» PROBLEM REQUIREMENTS
Swap "graphs" for "diagrams" in the CPAN dependencies post from "Perl Toolchain Summit 2019" to "a CPAN distribution.", and give that passage again.

» TEXT UNDER STUDY
Perl Toolchain Summit 2019 - CPAN Dependencies Graph
I was grateful to attend for the first time the Perl Toolchain Summit, held this year in Marlow, UK at the Bisham Abbey. I got to meet many of the talented and persistent contributors to the Perl CPAN infrastructure, and also see a country outside North America for the first time. The Perl Toolchain summit is a great event, made possible by the organizers and sponsors, that enables contributors of the Perl CPAN infrastructure to get together and do important work. You can see the results of my project this year at https://cpandeps.grinnz.com (example).
I decided for my first project, which took the majority of the summit, to work on a replacement for the Stratopan dependency graphs, which have unfortunately gone AWOL. I used these graphs often from MetaCPAN to visualize the dependency impact of a CPAN distribution.
First, some background information on CPAN dependencies. A CPAN distribution, a set of modules uploaded together in one release, specifies its dependencies on modules (not on distributions). This allows you to specify what modules you use, and not care about what distribution they may be provided by, which is especially useful if they change distributions later. This is also important because CPAN permissions and indexing are maintained by module name; you don't want to depend on something and later have a rogue upload take precedence when people try to install your dependencies. Dependencies are retrieved the same way as when you initially try to install a module with a CPAN client: the package index is used to determine what distribution release provides the latest version of that module, and that tarball is downloaded and installed (with its dependencies, and so on). Thus, a dependency graph would show the set of distributions that are ultimately required to install and use a distribution, via these intermediary module dependencies.
With that design in mind, on the first day of the summit, I set up the caching layer. As in my other projects of a similar web nature, I took the approach of building a Mojolicious::Lite script and tacking on commands, plugins, templates, and static files as needed. I would want a cron job to easily be able to pull and cache the dependency data periodically to keep it up to date, so I added a command to wrap this functionality.
On the second day of the summit, I worked on the caching functionality. I initially had been using the MetaCPAN API to retrieve both the dependencies of each distribution (which are module names), as well as the distributions that each of these modules belonged to, in order to continue populating the graph. But this led to some inaccurate data; some modules may be provided by multiple "latest" distribution releases according to MetaCPAN, but only one of them is canonical, and this ruling is made by the CPAN packages index (also known by its filename, 02packages). It turns out I already have set up an API into the packages index, but I did not want to query it for individual module names one at a time -- this would be far too much overhead. So I added functionality to the CPAN Meta Browser API to be able to retrieve the packages index data for multiple modules in one query, and set up the dependency caching to use that API to retrieve distribution names.
One more problem became apparent when many core modules starting showing up in my dependency trees. The Stratopan graphs hid core modules, and it was a good idea, because you wouldn't need to install these, as long as the version of Perl you were using provided a new enough version to satisfy the dependency. But I wanted to allow the user to specify what version of Perl they were using and make the judgment based on that, so I needed to amend the caching to also store each module and version dependency individually along with the distribution they mapped to. Then on the request side, I used Module::CoreList to determine which dependencies could be excluded from display.

» LISTED ENTRIES
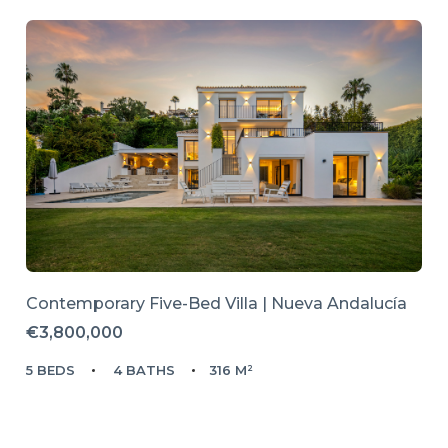
Contemporary Five-Bed Villa | Nueva Andalucía
€3,800,000
5 BEDS
4 BATHS
316 M²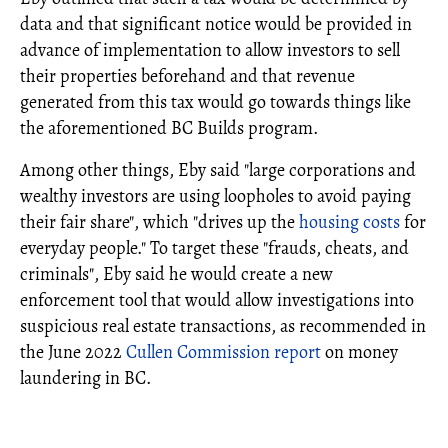
data and that significant notice would be provided in
advance of implementation to allow investors to sell
their properties beforehand and that revenue
generated from this tax would go towards things like
the aforementioned BC Builds program.
Among other things, Eby said "large corporations and
wealthy investors are using loopholes to avoid paying
their fair share", which "drives up the
housing costs
for
everyday people." To target these "frauds, cheats, and
criminals", Eby said he would create a new
enforcement tool that would allow investigations into
suspicious real estate transactions, as recommended in
the June 2022
Cullen Commission report
on money
laundering in BC.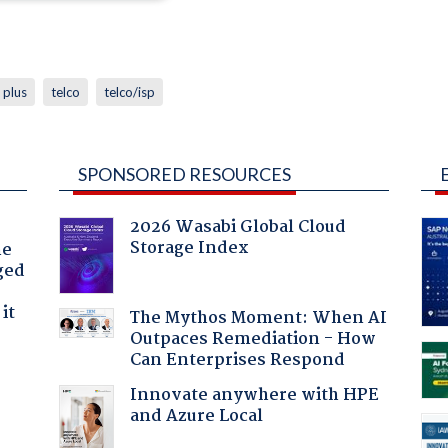
 plus
telco
telco/isp
SPONSORED RESOURCES
2026 Wasabi Global Cloud
Storage Index
he
ged
it
The Mythos Moment: When AI
Outpaces Remediation - How
Can Enterprises Respond
Innovate anywhere with HPE
and Azure Local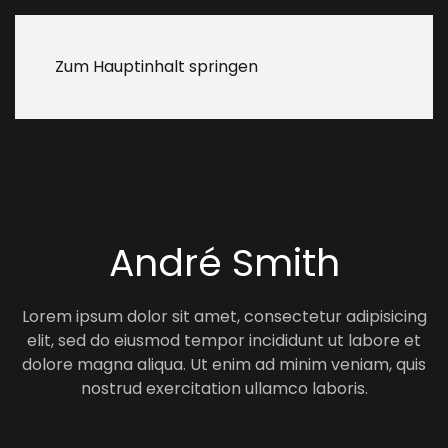
Zum Hauptinhalt springen
André Smith
Lorem ipsum dolor sit amet, consectetur adipisicing
elit, sed do eiusmod tempor incididunt ut labore et
dolore magna aliqua. Ut enim ad minim veniam, quis
nostrud exercitation ullamco laboris.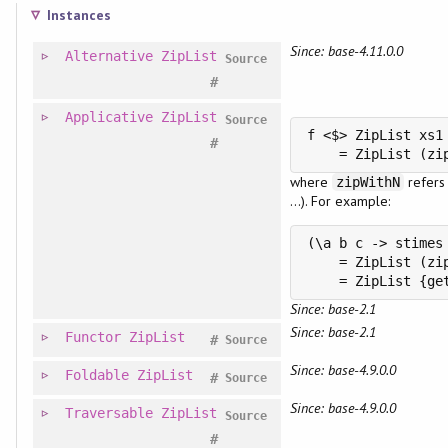
Instances
Since: base-4.11.0.0
Alternative
ZipList
Source
#
Applicative
ZipList
Source
f <$> ZipList xs1 
#
    = ZipList (zi
where
refers
zipWithN
...). For example:
(\a b c -> stimes
    = ZipList (zi
    = ZipList {ge
Since: base-2.1
Since: base-2.1
Functor
ZipList
#
Source
Since: base-4.9.0.0
Foldable
ZipList
#
Source
Since: base-4.9.0.0
Traversable
ZipList
Source
#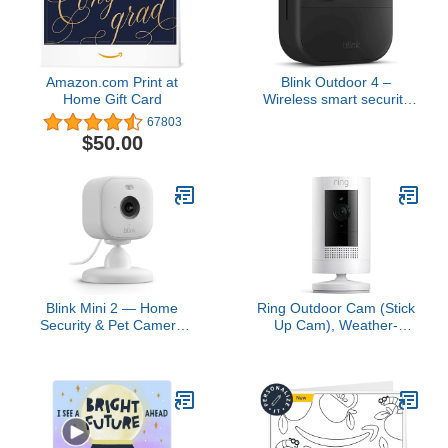
Amazon.com Print at
Blink Outdoor 4 –
Home Gift Card
Wireless smart security
camera, two-year battery
67803
life, two-way talk.
$50.00
Required Sync Module
not included – Add-on
camera
Blink Mini 2 — Home
Ring Outdoor Cam (Stick
Security & Pet Camera
Up Cam), Weather-
with HD video, color night
resistant home or
view, motion detection,
business security
two-way audio, and built-
camera, outdoor ready,
in spotlight — 1 camera
Live View, Color Night
(White)
Vision, Two-Way Talk,
motion alerts, Works with
Alexa, White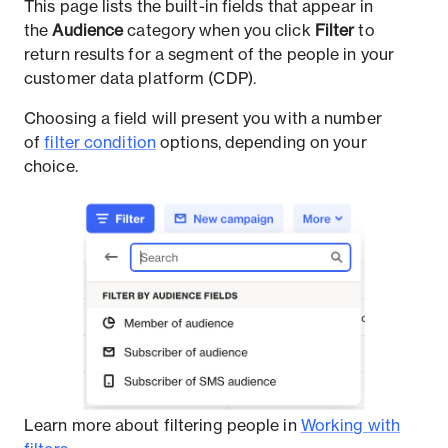
This page lists the built-in fields that appear in
the
Audience
category when you click
Filter
to
return results for a segment of the people in your
customer data platform (CDP).
Choosing a field will present you with a number
of
filter condition
options, depending on your
choice.
Learn more about filtering people in
Working with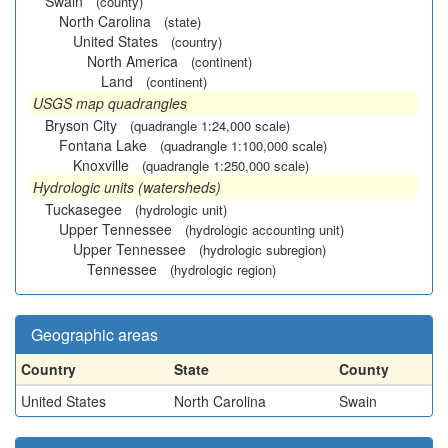
Swain
(county)
North Carolina
(state)
United States
(country)
North America
(continent)
Land
(continent)
USGS map quadrangles
Bryson City
(quadrangle 1:24,000 scale)
Fontana Lake
(quadrangle 1:100,000 scale)
Knoxville
(quadrangle 1:250,000 scale)
Hydrologic units (watersheds)
Tuckasegee
(hydrologic unit)
Upper Tennessee
(hydrologic accounting unit)
Upper Tennessee
(hydrologic subregion)
Tennessee
(hydrologic region)
Geographic areas
Country
State
County
United States
North Carolina
Swain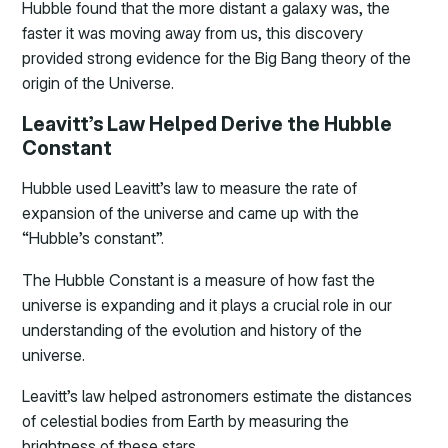
Hubble found that the more distant a galaxy was, the
faster it was moving away from us, this discovery
provided strong evidence for the Big Bang theory of the
origin of the Universe.
Leavitt’s Law Helped Derive the Hubble
Constant
Hubble used Leavitt’s law to measure the rate of
expansion of the universe and came up with the
“Hubble’s constant”.
The Hubble Constant is a measure of how fast the
universe is expanding and it plays a crucial role in our
understanding of the evolution and history of the
universe.
Leavitt’s law helped astronomers estimate the distances
of celestial bodies from Earth by measuring the
brightness of these stars.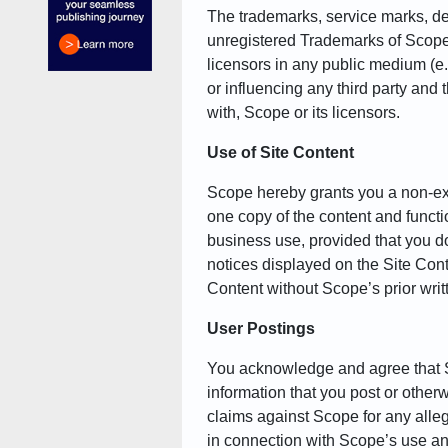
The trademarks, service marks, des
unregistered Trademarks of Scope an
licensors in any public medium (e.
or influencing any third party and
with, Scope or its licensors.
Use of Site Content
Scope hereby grants you a non-exc
one copy of the content and functio
business use, provided that you do
notices displayed on the Site Conte
Content without Scope’s prior writ
User Postings
You acknowledge and agree that Sc
information that you post or othe
claims against Scope for any alleged
in connection with Scope’s use an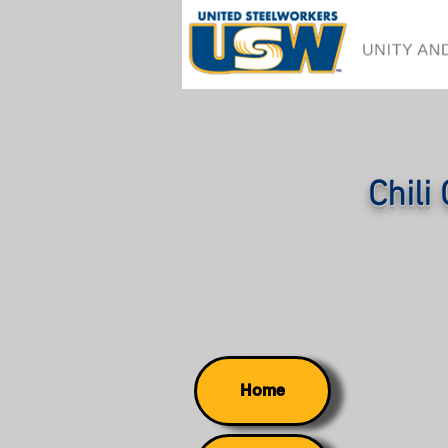
Chili
Home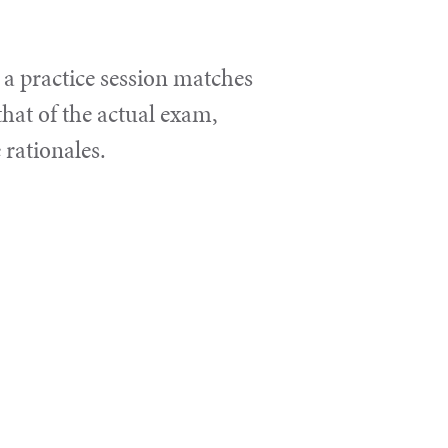
 a practice session matches
that of the actual exam,
 rationales.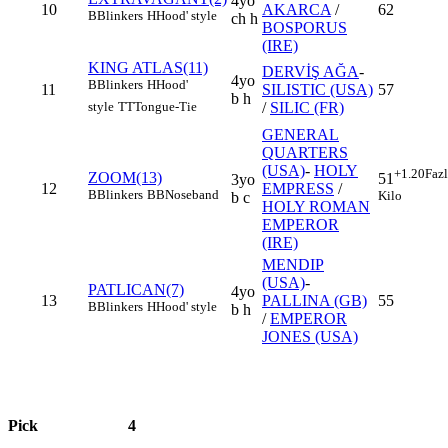
4yo
10
AKARCA
/
62
B
Blinkers
H
Hood' style
ch h
BOSPORUS
(IRE)
KING ATLAS(11)
DERVİŞ AĞA
-
4yo
B
Blinkers
H
Hood'
11
SILISTIC (USA)
57
b h
/
SILIC (FR)
style
TT
Tongue-Tie
GENERAL
QUARTERS
(USA)
-
HOLY
+1.20
Faz
ZOOM(13)
51
3yo
12
EMPRESS
/
B
Blinkers
BB
Noseband
Kilo
b c
HOLY ROMAN
EMPEROR
(IRE)
MENDIP
(USA)
-
PATLICAN(7)
4yo
13
PALLINA (GB)
55
B
Blinkers
H
Hood' style
b h
/
EMPEROR
JONES (USA)
Pick
4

» COMPLETED TASK
Perl Toolchain Summit 2019 - CPAN Dependencies Graph
I was grateful to attend for the first time the Perl Toolchain Summit, held this year in Marlow, UK at the Bisham Abbey. I got to meet many of the talented and persistent contributors to the Perl CPAN infrastructure, and also see a country outside North America for the first time. The Perl Toolchain summit is a great event, made possible by the organizers and sponsors, that enables contributors of the Perl CPAN infrastructure to get together and do important work. You can see the results of my project this year at https://cpandeps.grinnz.com (example).
I decided for my first project, which took the majority of the summit, to work on a replacement for the Stratopan dependency diagrams, which have unfortunately gone AWOL. I used these diagrams often from MetaCPAN to visualize the dependency impact of a CPAN distribution.